Het piepkleine Portugese dorpje en de villa zijn prachtig, maar ik heb de lange reis niet gemaakt om te zien waar of hoe mooi Komrij woont, ik zit in het prieeltje omdat in theater Carré de nieuwe première van Cats op komst is. Immers, Gerrit Komrij is verantwoordelijk voor de Nederlandse teksten die de poezen al springend, dansend, kopjes gevend, sluipend en kruipend over het toneel moeten zingen.
Het succes dat ze daar het eerste seizoen mee boekten was daverend: geestdriftige recensies en Carré vrijwel iedere avond tot de nok toe gevuld. Tienduizenden kaartjes werden bij voorbaat alweer verkocht voor de tweede serie voorstellingen. En al zal Komrij de laatste zijn om het succes van deze musical bij het grote publiek op conto van zijn vertaling te schrijven (Komrij: “Cats is het werk van een zeer talentvolle groep mensen waar toevallig deze vertaling als een klein radertje inhangt. De tekst is toch ondergeschikt gemaakt aan het kijken, het spektakel, de dynamiek van het geheel.”), onbelangrijk is die toch niet. Omdat Komrij het zo gewild heeft staat Spikkelpikkelmies nu de kakkerlakken een lesje te leren, en niet Jennyanydots, en de avonturen van Growltiger, ‘The Terror of the Thames’, zijn die van Snauwtijger, ‘de Nijdas van de Rijn’ geworden. Met andere woorden: Komrij heeft er Nederlandse katten van gemaakt.
Wie wilde, kon daar overigens al jaren kennis van nemen: Andrew Lloyd Webbers musical Cats is gebaseerd op een klein, in 1939 voor het eerst uitgegeven boekje van T.S. Eliot, Old Possum’s Book of Practical Cats, en in 1985 vertaalde Gerrit Komrij dat bundeltje kattenverzen in Kobus Kruls Parmantige Kattenboek. De Nederlandse gedichten en hun originelen (typische gevallen van ‘light verse’) naast elkaar leggen is een waar genoegen. Komrijs inventiviteit dwingt respect af: alle katten zijn weliswaar vernederlandst, maar ze hebben hun eigen kattenkarakters behouden.

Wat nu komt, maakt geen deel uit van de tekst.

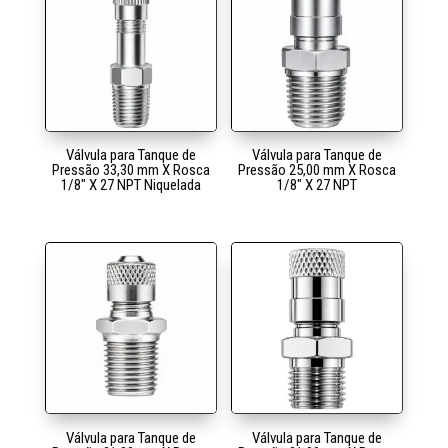
Válvula para Tanque de
Válvula para Tanque de
Pressão 33,30 mm X Rosca
Pressão 25,00 mm X Rosca
1/8″ X 27 NPT Niquelada
1/8″ X 27 NPT
Válvula para Tanque de
Válvula para Tanque de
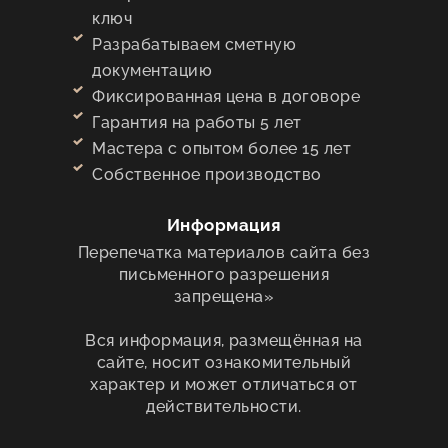
ключ
Разрабатываем сметную
документацию
Фиксированная цена в договоре
Гарантия на работы 5 лет
Мастера с опытом более 15 лет
Собственное производство
Информация
Перепечатка материалов сайта без
письменного разрешения
запрещена»
Вся информация, размещённая на
сайте, носит ознакомительный
характер и может отличаться от
действительности.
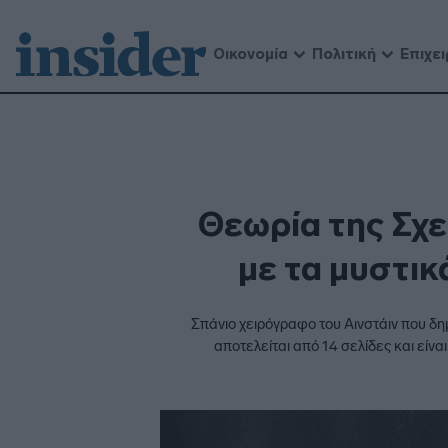
Οικονομία
Πολιτική
Επιχει
Θεωρία της Σχε
με τα μυστικ
Σπάνιο χειρόγραφο του Αινστάιν που δημ
αποτελείται από 14 σελίδες και είν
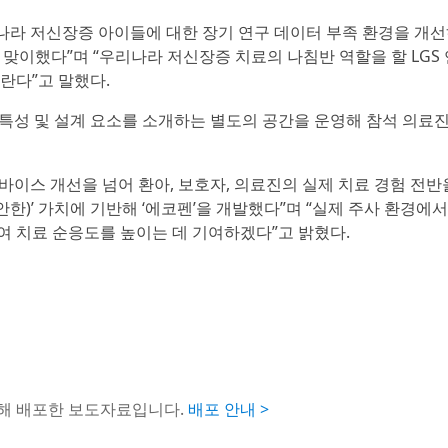
나라 저신장증 아이들에 대한 장기 연구 데이터 부족 환경을 개
를 맞이했다”며 “우리나라 저신장증 치료의 나침반 역할을 할 LGS
란다”고 말했다.
 특성 및 설계 요소를 소개하는 별도의 공간을 운영해 참석 의료
바이스 개선을 넘어 환아, 보호자, 의료진의 실제 치료 경험 전반
 편안한)’ 가치에 기반해 ‘에코펜’을 개발했다”며 “실제 주사 환경에서
여 치료 순응도를 높이는 데 기여하겠다”고 밝혔다.
통해 배포한 보도자료입니다.
배포 안내 >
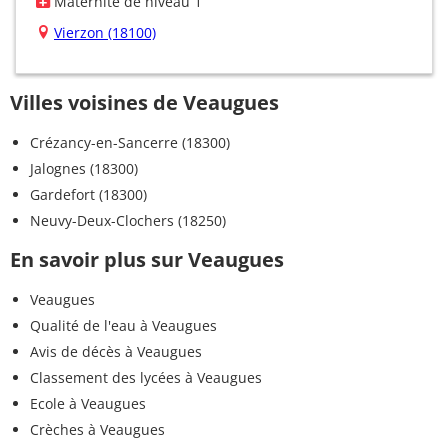
Maternité de niveau 1
Vierzon (18100)
Villes voisines de Veaugues
Crézancy-en-Sancerre (18300)
Jalognes (18300)
Gardefort (18300)
Neuvy-Deux-Clochers (18250)
En savoir plus sur Veaugues
Veaugues
Qualité de l'eau à Veaugues
Avis de décès à Veaugues
Classement des lycées à Veaugues
Ecole à Veaugues
Crèches à Veaugues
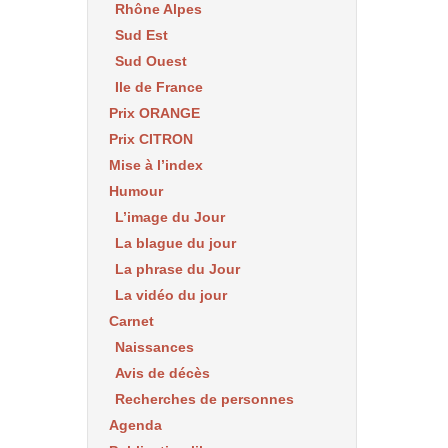
Rhône Alpes
Sud Est
Sud Ouest
Ile de France
Prix ORANGE
Prix CITRON
Mise à l’index
Humour
L’image du Jour
La blague du jour
La phrase du Jour
La vidéo du jour
Carnet
Naissances
Avis de décès
Recherches de personnes
Agenda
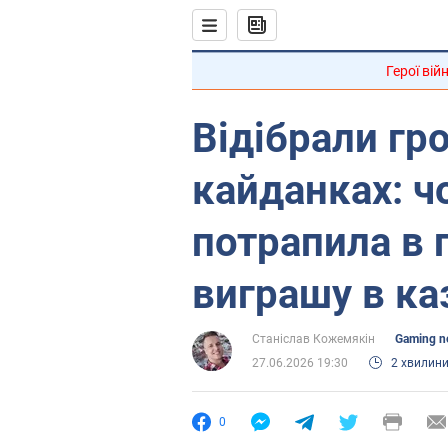
Герої вій
Відібрали гро
кайданках: ч
потрапила в 
виграшу в ка
Станіслав Кожемякін
Gaming n
27.06.2026 19:30
2 хвилин
0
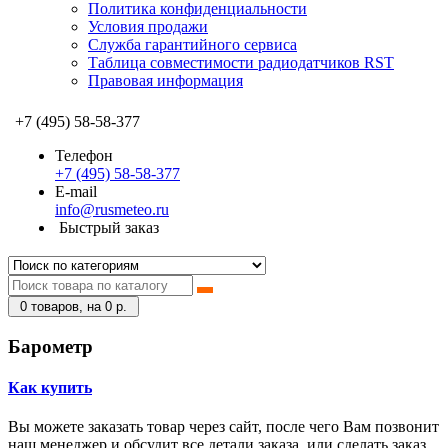
Политика конфиденциальности
Условия продажи
Служба гарантийного сервиса
Таблица совместимости радиодатчиков RST
Правовая информация
+7 (495) 58-58-377
Телефон
+7 (495) 58-58-377
E-mail
info@rusmeteo.ru
Быстрый заказ
0
товаров, на 0 р.
Барометр
Как купить
Вы можете заказать товар через сайт, после чего Вам позвонит
наш менеджер и обсудит все детали заказа, или сделать заказ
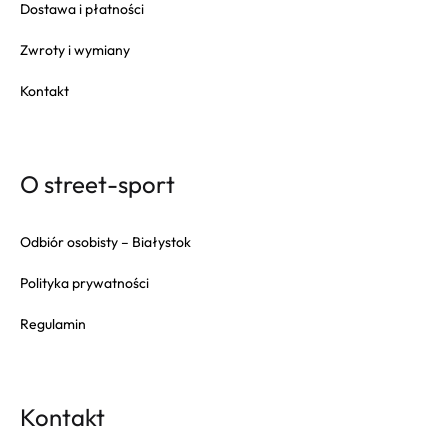
Dostawa i płatności
Zwroty i wymiany
Kontakt
O street-sport
Odbiór osobisty – Białystok
Polityka prywatności
Regulamin
Kontakt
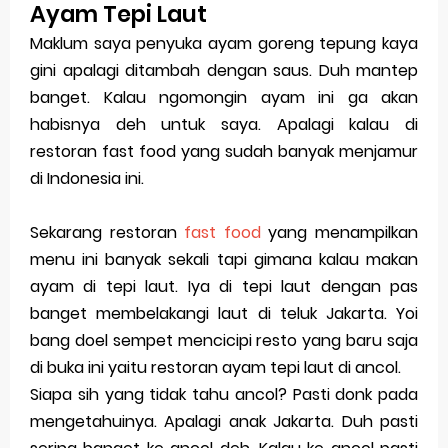
Ayam Tepi Laut
Merek Dagang dalam Perusahaan Besar
Maklum saya penyuka ayam goreng tepung kaya
gini apalagi ditambah dengan saus. Duh mantep
Merek Dagang dan Investasi
banget. Kalau ngomongin ayam ini ga akan
Dampak Merek Dagang pada Persaingan
habisnya deh untuk saya. Apalagi kalau di
restoran fast food yang sudah banyak menjamur
Trademark as a Business Asset
di Indonesia ini.
Global Trademark Protection System
Sekarang restoran
fast food
yang menampilkan
Brand Adaptation Across Different Countries
menu ini banyak sekali tapi gimana kalau makan
ayam di tepi laut. Iya di tepi laut dengan pas
Vivo v70 series: mid-range rasa flagship dengan
banget membelakangi laut di teluk Jakarta. Yoi
kamera zeiss & baterai jumbo
bang doel sempet mencicipi resto yang baru saja
di buka ini yaitu restoran ayam tepi laut di ancol.
Apple Watch Series 10 vs Samsung Galaxy Watch 7
Siapa sih yang tidak tahu ancol? Pasti donk pada
Review Lengkap 2026
mengetahuinya. Apalagi anak Jakarta. Duh pasti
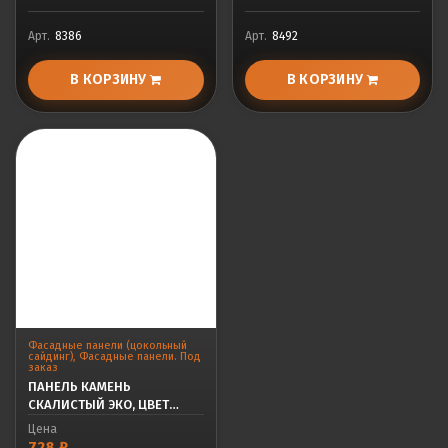
Арт.
8386
Арт.
8492
В КОРЗИНУ
В КОРЗИНУ
Фасадные панели (цокольный
сайдинг)
,
Фасадные панели. Под
заказ
ПАНЕЛЬ КАМЕНЬ
СКАЛИСТЫЙ ЭКО, ЦВЕТ
ПЕСЧАНЫЙ
Цена
728
₽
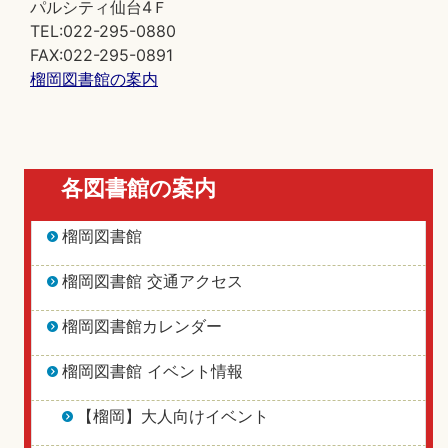
パルシティ仙台4Ｆ
TEL:022-295-0880
FAX:022-295-0891
榴岡図書館の案内
各図書館の案内
榴岡図書館
榴岡図書館 交通アクセス
榴岡図書館カレンダー
榴岡図書館 イベント情報
【榴岡】大人向けイベント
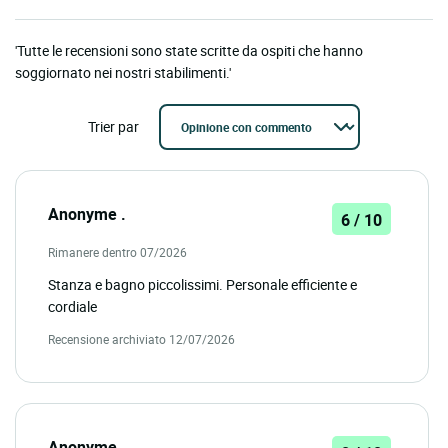
'Tutte le recensioni sono state scritte da ospiti che hanno
soggiornato nei nostri stabilimenti.'
Trier par
Anonyme .
6 / 10
Rimanere dentro 07/2026
Stanza e bagno piccolissimi. Personale efficiente e
cordiale
Recensione archiviato 12/07/2026
Anonyme .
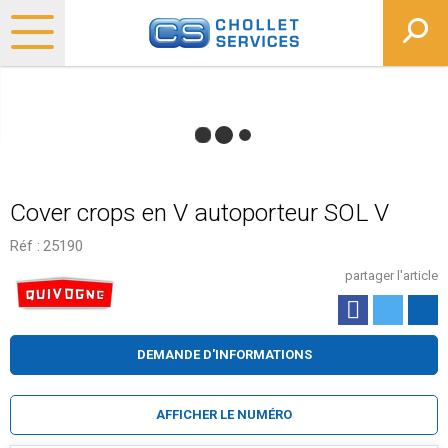
Cover crops en V autoporteur SOL V
Réf :
25190
partager l'article
DEMANDE D'INFORMATIONS
AFFICHER LE NUMÉRO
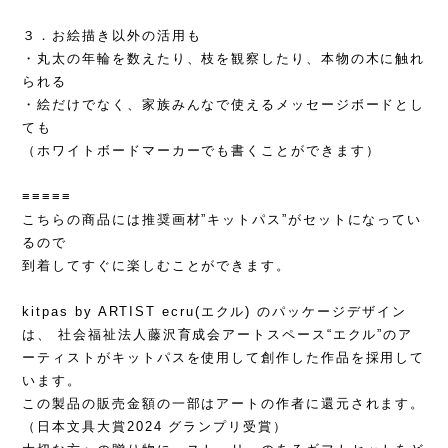
３．お絵描き以外の活用も
・丸太の年輪を数えたり、枝を観察したり、本物の木に触れ
られる
・絵だけでなく、家族みんなで使えるメッセージボードとし
ても
（ホワイトボードマーカーでも書くことができます）
≡≡≡≡≡
こちらの商品には推奨画材”キットパス”がセットになってい
るので
到着してすぐに楽しむことができます。
kitpas by ARTIST ecru(エクル) のパッケージデザイン
は、 社会福祉法人藤沢育成会アートスペース“エクル”のア
ーティストがキットパスを使用して創作した作品を採用して
います。
この製品の販売金額の一部はアートの作者に還元されます。
（日本文具大賞2024 グランプリ受賞）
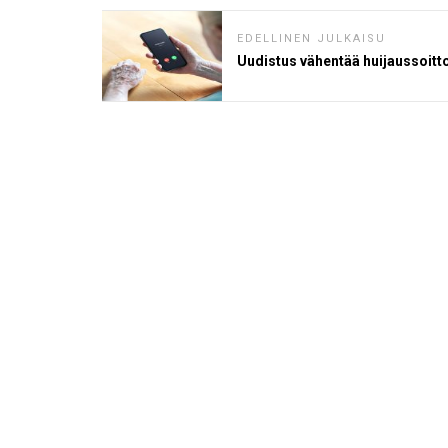
EDELLINEN JULKAISU
Uudistus vähentää huijaussoitt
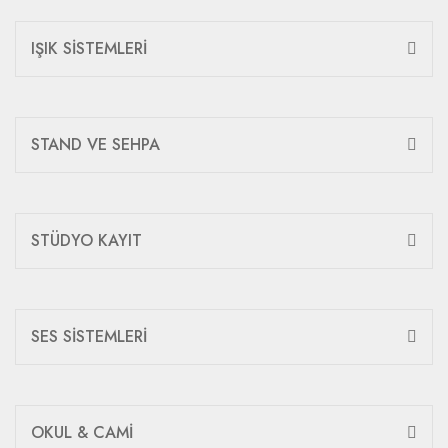
IŞIK SİSTEMLERİ
STAND VE SEHPA
STÜDYO KAYIT
SES SİSTEMLERİ
OKUL & CAMİ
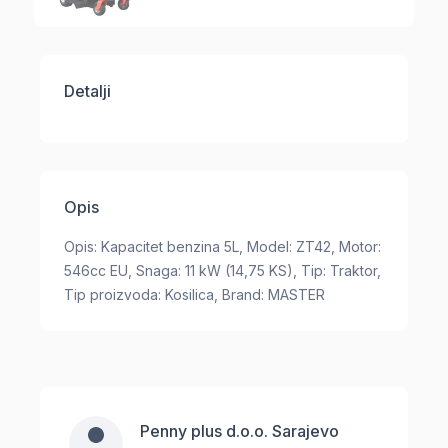
Detalji
Opis
Opis: Kapacitet benzina 5L, Model: ZT42, Motor:
546cc EU, Snaga: 11 kW (14,75 KS), Tip: Traktor,
Tip proizvoda: Kosilica, Brand: MASTER
Penny plus d.o.o. Sarajevo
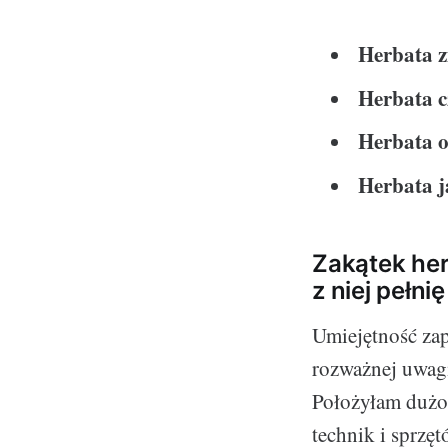
Herbata z
Herbata c
Herbata o
Herbata 
Zakątek her
z niej pełn
Umiejętność zap
rozważnej uwagi
Położyłam dużo 
technik i sprzę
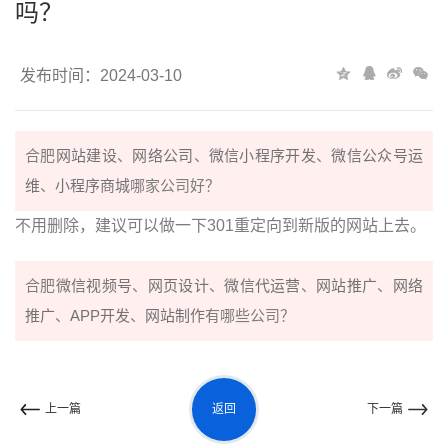
吗？
发布时间：2024-03-10
合肥
网站建设
、
网络公司
、
微信小程序开发
、
微信公众号运
维
、
小程序商城
哪家公司好？
不用删除，建议可以做一下301重定向到新版的网站上去。
合肥
微信视频号
、
网页设计
、
微信代运营
、
网站推广
、
网络
推广
、
APP开发
、
网站制作
有哪些公司？
返回
上一篇
下一篇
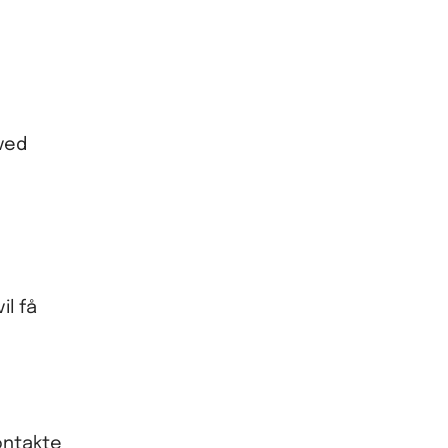
ved
il få
kontakte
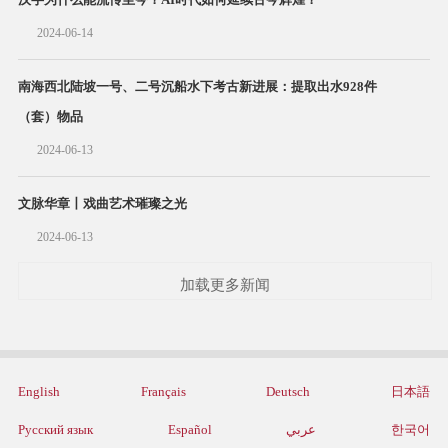
2024-06-14
南海西北陆坡一号、二号沉船水下考古新进展：提取出水928件
（套）物品
2024-06-13
文脉华章丨戏曲艺术璀璨之光
2024-06-13
加载更多新闻
English
Français
Deutsch
日本語
Русский язык
Español
عربي
한국어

De Nederlandse Dr. Diavolo is net zo duivels als zijn Engelse tegenhanger Mr. Mistoffellees. Kattekwaad uithalen in het Vondelpark is uiteindelijk hetzelfde als kattekwaad uithalen in Victoria Grove. En hoe Komrij ook heeft moeten schuiven en veranderen om rijm en metrum te handhaven, de Nederlandse gedichten vertellen toch allemaal hetzelfde verhaal als de Engelse.
Om over de Cats-vertaling en vertalen in het algemeen te praten, verhuizen we van de tuin naar het koele huis. Het bier blijft rijkelijk vloeien intussen en nog nooit eerder heeft het me zo gespeten dat het onmogelijk is iemands stemgeluid op papier vast te leggen: in dat van Komrij klinkt ook ‘live’ de sardonische en bijtende toon door die de lezers van zijn werk wel kennen. Wie Komrijs stem een keer gehoord heeft, vergeet die nooit meer, evenmin als zijn lach: een malicieuze, bijzonder aanstekelijke gniffel.
Waarmee overigens niet gezegd is dat hij niet serieus over vertalen wil praten. Hij heeft er een rijke ervaring in: proza, poëzie, toneelstukken, oud-Grieks, nieuw-Grieks, Latijn, Engels, Frans, Duits, alles heeft hij vertaald. Van Poggio de Florentijn tot Shakespeare, Oscar Wilde en Salvador Dali. Maar erg positief heeft hij zich er nooit over uitgelaten: een vertaler blijft altijd minder dan een schrijver en daarnaast betaalt het schandalig slecht, is kortgezegd zijn steeds terugkerende commentaar.
“Ach,” relativeert hij dat laatste punt nu, “zodra het beter betaalt, stort elke werkeloze tandartsvrouw van Nederland zich erop. Het is een nobel vak, maar voor een schrijver is het natuurlijk het werk dat je op de Place du Tertre verkoopt: het havenlandschapje omdat er brood op de plank moet zijn voor vrouw en kinderen. Het is geen substituut voor literair werk: het is proberen degene die het geschreven heeft zoveel mogelijk recht te doen. Je hebt alleen met de auteur te maken, en niet met collega-vertalers. Of met mensen op de universiteit. Die weten tegenwoordig ineens zoveel van vertalen, het schijnt een leerbaar vak geworden te zijn.”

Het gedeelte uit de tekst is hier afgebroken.